- _Reading text_
━━━━━━━━━━━━━━━━
# Gibraltar



## Pollie (Jun 27, 2008)

Can anyone help by recommending a camp site/aire for us to visit Gibraltar from without moving the van please?


----------



## lafree (Dec 31, 2007)

We were in Gib in mid November and parked about 400 yds from the border post in la linea it was a car park with other campers parked there some for several days no charge was made, we also saw campers on Gib at Europa point.Don't forget to fill up with fuel if you cross the border diesel was 67 pence per litre in Nov 09.
Lafree


----------



## AndrewandShirley (Oct 13, 2007)

We too saw loads of vans in the car park just passed the border point.

But there were also some large m/h sized places to park about 800 yards further on, down a road to your left adj to the football cum athletics stadium. 

Failing that there was an Info place opp the border point, who had info on things to do in Spain. Recommended a very good bar!


----------



## DTPCHEMICALS (Jul 24, 2006)

Fafree,
beat me to it.
If you go on the island trip don`t let the apes grab your bags.

Dave p


----------



## pippin (Nov 15, 2007)

Gibraltar is not an island it is a promontory connected to the mainland by an isthmus - try saying that if you lithp!!


----------



## Manchego (Sep 26, 2009)

I don't know a site nearby, there is one just at the top of the access road to La Linea but everyone tells me it's a dump. It's always worth taking the van into gib and filling up with fuel and shopping at Morrisons. I filled to the brim this week at 67.5p a litre. Morrisons allow you a flexible 3 hours parking which i have always found to be enough to do my shopping. By the way the cafe in Morrisons is very good, i always have a breakfast there. It always best to get out by mid afternoon before the queue builds up with everyone leaving work. After leaving gib you can always park on the rough ground to the right. A lot of people park up there overnight and it nows seems to be accepted, but a couple of years ago you were told to move on. If i am just going to walk in i park to the left of the border crossing, by the big Iberostar hotel. It's parking meters but if you put 2 euro's in the attendant is quite happy for you to park all day for that. These area's are pretty safe put bear in mind that La Linea is quite a dodgy place, for instance it has 30% unemployment so just use your common sense and be careful.


----------



## StanDup (Sep 12, 2008)

We have stayed on Camping SurEuropa.

Some information on a previous posting http://www.motorhomefacts.com/ftopict-52024-camp.html+site+gibraltar


----------
━━━━━━━━━━━━━━━━
- _Prompt 1_
Answer these from the Gibraltar thread:
(a) What diesel price per litre does lafree report?
(b) How many hours of parking does Morrisons allow, according to Manchego?
(c) What does pippin say Gibraltar is instead of an island?
- _Prompt 2_
Copy out the stretch of the Gibraltar thread from "## AndrewandShirley (Oct" through "(Jul 24, 2006)".
The records have no connection to the Gibraltar thread.
━━━━━━━━━━━━━━━━
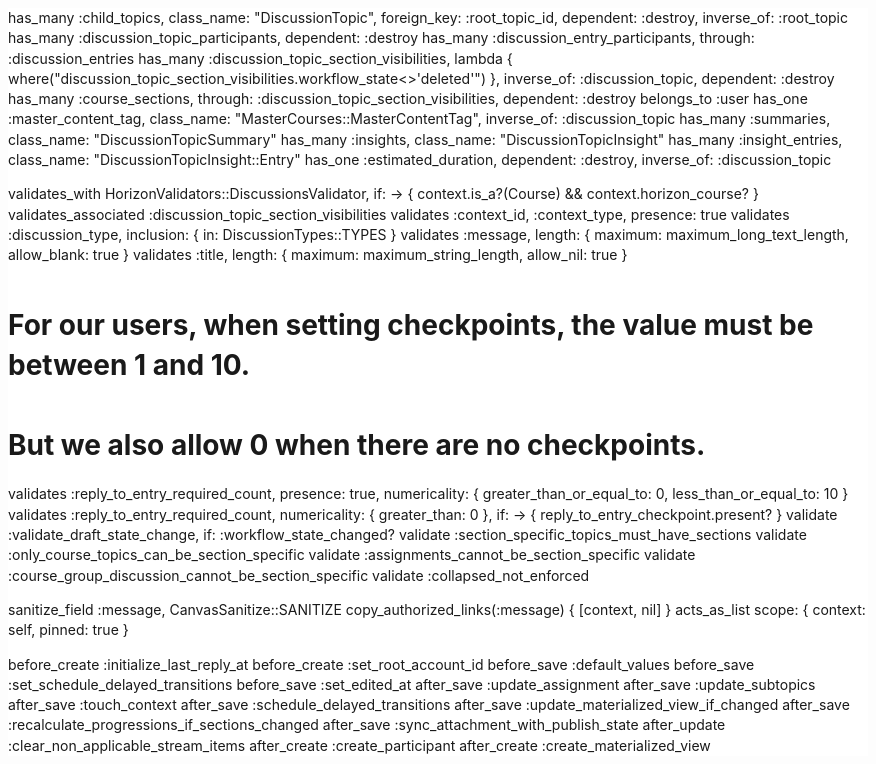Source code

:   has_many :child_topics, class_name: "DiscussionTopic", foreign_key: :root_topic_id, dependent: :destroy, inverse_of: :root_topic
  has_many :discussion_topic_participants, dependent: :destroy
  has_many :discussion_entry_participants, through: :discussion_entries
  has_many :discussion_topic_section_visibilities,
           lambda {
             where("discussion_topic_section_visibilities.workflow_state<>'deleted'")
           },
           inverse_of: :discussion_topic,
           dependent: :destroy
  has_many :course_sections, through: :discussion_topic_section_visibilities, dependent: :destroy
  belongs_to :user
  has_one :master_content_tag, class_name: "MasterCourses::MasterContentTag", inverse_of: :discussion_topic
  has_many :summaries, class_name: "DiscussionTopicSummary"
  has_many :insights, class_name: "DiscussionTopicInsight"
  has_many :insight_entries, class_name: "DiscussionTopicInsight::Entry"
  has_one :estimated_duration, dependent: :destroy, inverse_of: :discussion_topic

  validates_with HorizonValidators::DiscussionsValidator, if: -> { context.is_a?(Course) && context.horizon_course? }
  validates_associated :discussion_topic_section_visibilities
  validates :context_id, :context_type, presence: true
  validates :discussion_type, inclusion: { in: DiscussionTypes::TYPES }
  validates :message, length: { maximum: maximum_long_text_length, allow_blank: true }
  validates :title, length: { maximum: maximum_string_length, allow_nil: true }
  # For our users, when setting checkpoints, the value must be between 1 and 10.
  # But we also allow 0 when there are no checkpoints.
  validates :reply_to_entry_required_count, presence: true, numericality: { greater_than_or_equal_to: 0, less_than_or_equal_to: 10 }
  validates :reply_to_entry_required_count, numericality: { greater_than: 0 }, if: -> { reply_to_entry_checkpoint.present? }
  validate :validate_draft_state_change, if: :workflow_state_changed?
  validate :section_specific_topics_must_have_sections
  validate :only_course_topics_can_be_section_specific
  validate :assignments_cannot_be_section_specific
  validate :course_group_discussion_cannot_be_section_specific
  validate :collapsed_not_enforced

  sanitize_field :message, CanvasSanitize::SANITIZE
  copy_authorized_links(:message) { [context, nil] }
  acts_as_list scope: { context: self, pinned: true }

  before_create :initialize_last_reply_at
  before_create :set_root_account_id
  before_save :default_values
  before_save :set_schedule_delayed_transitions
  before_save :set_edited_at
  after_save :update_assignment
  after_save :update_subtopics
  after_save :touch_context
  after_save :schedule_delayed_transitions
  after_save :update_materialized_view_if_changed
  after_save :recalculate_progressions_if_sections_changed
  after_save :sync_attachment_with_publish_state
  after_update :clear_non_applicable_stream_items
  after_create :create_participant
  after_create :create_materialized_view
━━━━━━━━━━━━━━━━
- _Written response 1_
(a) 67 pence per litre
(b) A flexible 3 hours
(c) A promontory connected to the mainland by an isthmus

- _Written response 2_
## AndrewandShirley (Oct 13, 2007)

We too saw loads of vans in the car park just passed the border point.

But there were also some large m/h sized places to park about 800 yards further on, down a road to your left adj to the football cum athletics stadium. 

Failing that there was an Info place opp the border point, who had info on things to do in Spain. Recommended a very good bar!


----------



## DTPCHEMICALS (Jul 24, 2006)